◆ REQUIREMENT
Read the records beneath this task and copy every line that contains the string "لوازم".

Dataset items
▼▼▼

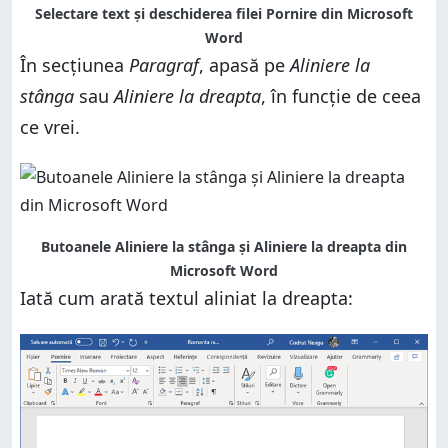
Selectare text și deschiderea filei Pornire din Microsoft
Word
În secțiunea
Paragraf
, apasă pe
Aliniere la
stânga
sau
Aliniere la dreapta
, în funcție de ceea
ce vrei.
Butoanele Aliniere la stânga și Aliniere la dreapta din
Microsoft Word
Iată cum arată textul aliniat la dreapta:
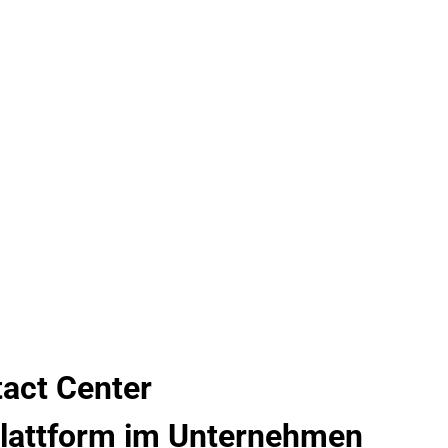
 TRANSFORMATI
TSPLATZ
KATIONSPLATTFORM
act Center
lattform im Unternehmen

▲▲▲
▼▼▼

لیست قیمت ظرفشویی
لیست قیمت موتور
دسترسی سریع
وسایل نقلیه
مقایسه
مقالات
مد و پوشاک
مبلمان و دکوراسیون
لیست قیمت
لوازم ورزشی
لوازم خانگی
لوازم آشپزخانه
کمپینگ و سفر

▲▲▲

◆ OUTPUT
لوازم ورزشی
لوازم خانگی
لوازم آشپزخانه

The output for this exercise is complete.